The Olin Business School at Washington University in St Louis was among the first US business schools. Its Knight and Bauer Halls (opened in 2014) offer large tiered and flat classrooms and converging on the Frick Forum, a three-storey glass atrium that hosts town-hall meetings, speakers and other events. Videos, sport events broadcasts and other programming plays on a 16ft rear-screen video system on the first floor. Except for video soundtracks, the accompanying sound system primarily reinforces speech.
Supplying audio to the first two floors was challenging, however, because of the architecture.
The ceiling-mounted point-source loudspeakers that were initially installed were inadequate: ‘The coverage was okay but the installers were forced to place the speakers behind the mic line, so they had problems with gain before feedback,’ says design engineer Tom Blake of systems integrator AVI Systems. ‘The way the ceiling was cut out for the atrium, there were very few good options, but point-source speakers weren’t the right choice.’
Thanks to its long history of successful projects at Washington University, AVI Systems was chosen to design and build a new speaker system for the Frick Forum. In place of the point-source speakers, Blake specified a pair of Renkus-Heinz IC8-RN digitally steered arrays. ‘This was our third project with Iconyx speakers, and we had great results in the other two,’ Blake says.

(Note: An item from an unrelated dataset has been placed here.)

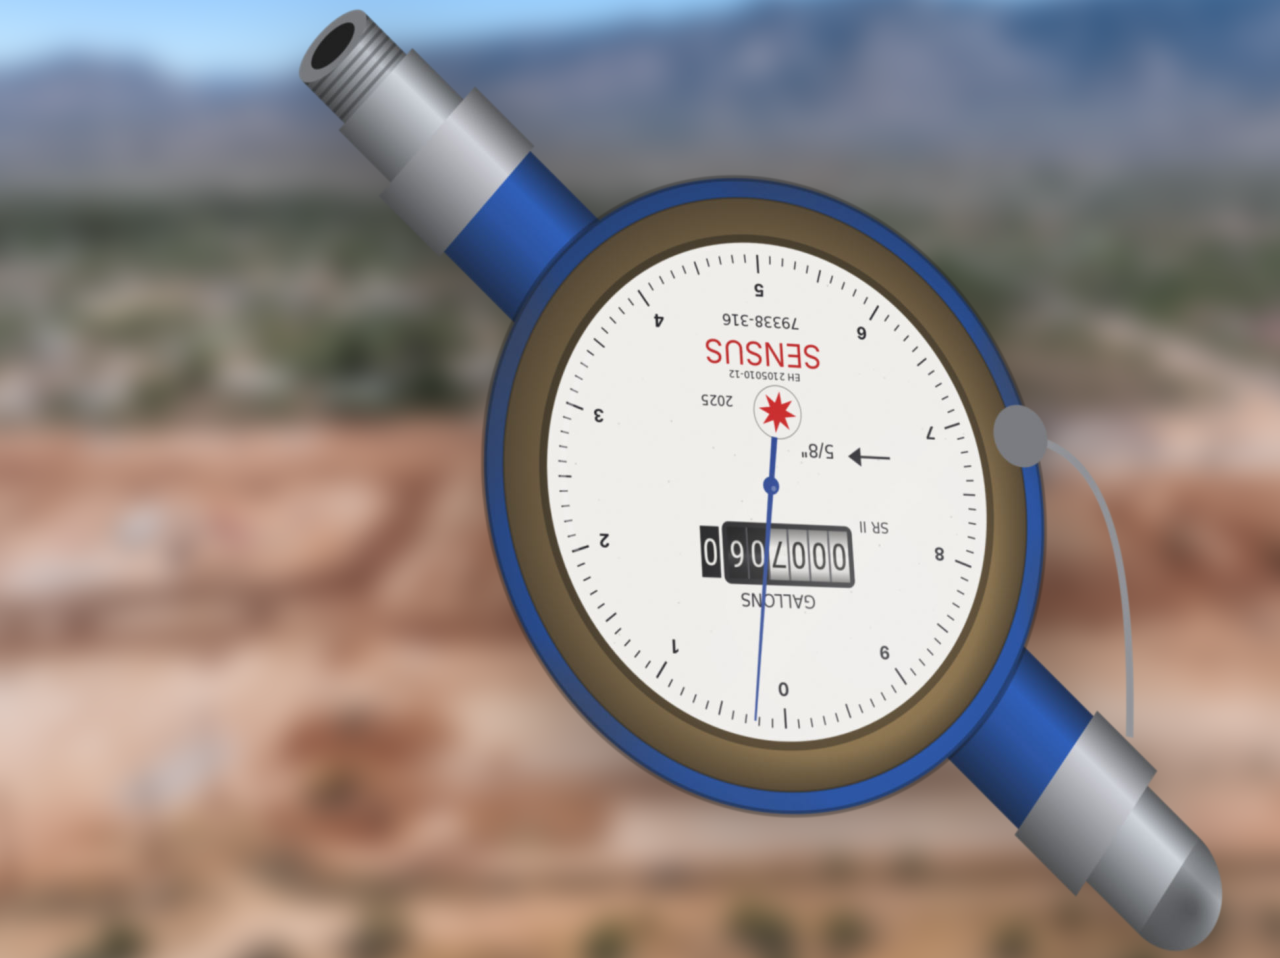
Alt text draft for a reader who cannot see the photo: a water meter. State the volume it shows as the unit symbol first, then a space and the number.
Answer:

‘We used Iconyx loudspeakers in the auditorium in the same building four years ago, when the building went up. The key is that the capabilities of this speaker fit the application.’ Since the main purpose was speech reinforcement, and the IC8-RN’s range extends down to 120Hz, subwoofers weren’t required.

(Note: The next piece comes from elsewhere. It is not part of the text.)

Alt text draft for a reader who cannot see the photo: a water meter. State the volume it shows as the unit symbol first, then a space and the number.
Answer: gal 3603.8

Taking advantage of Renkus-Heinz’ digital beam-steering technology, the AVI Systems team was able to place the IC8-RNs in front of the mic line, ensuring the desired gain before feedback. ‘There are two coverage areas – the steps from the first floor up to the second floor, and the entire second floor that circles the steps,’ Blake explains. ‘We mounted the IC8-RNs left and right on the pillars of the second floor and split-aimed the beams to hit the steps of the first floor and the floor area of the second floor.’
Each IC8-RN generates up to four steerable beams with multiple acoustic beam centres and beam control down to 800Hz. Blake aimed the beams to precisely cover the steps and second floor while minimizing reflections off of the atrium’s extensive glass and other hard surfaces. The speakers’ 150° horizontal dispersion up to 3kHz (120° above 3kHz) enabled the system to fully cover the broad stairs.
A BSS Soundweb London Blu-806DA DSP manages the system, which also includes four Shure wireless mics and a Shure podium mic. ‘We’re going Dante into the BSS,’ Blake says. ‘But I ran analogue to the IC8-RNs, rather than Dante, because we also did 11 classrooms with full A/V control, and I didn’t have room to put the speakers on the network.’ Two password-protected AMX touch panels enable authorised staff to control the Renkus-Heinz system.
‘This project was mostly about coverage and gain before feedback,’ Blake summarises. ‘The Renkus-Heinz IC8-RNs accomplished both. The sound is clear and intelligible, and the only dead spots are directly behind the IC8-RNs on the second floor, which is entirely acceptable. The Renkus-Heinz speakers worked out perfectly, and the university is very happy.’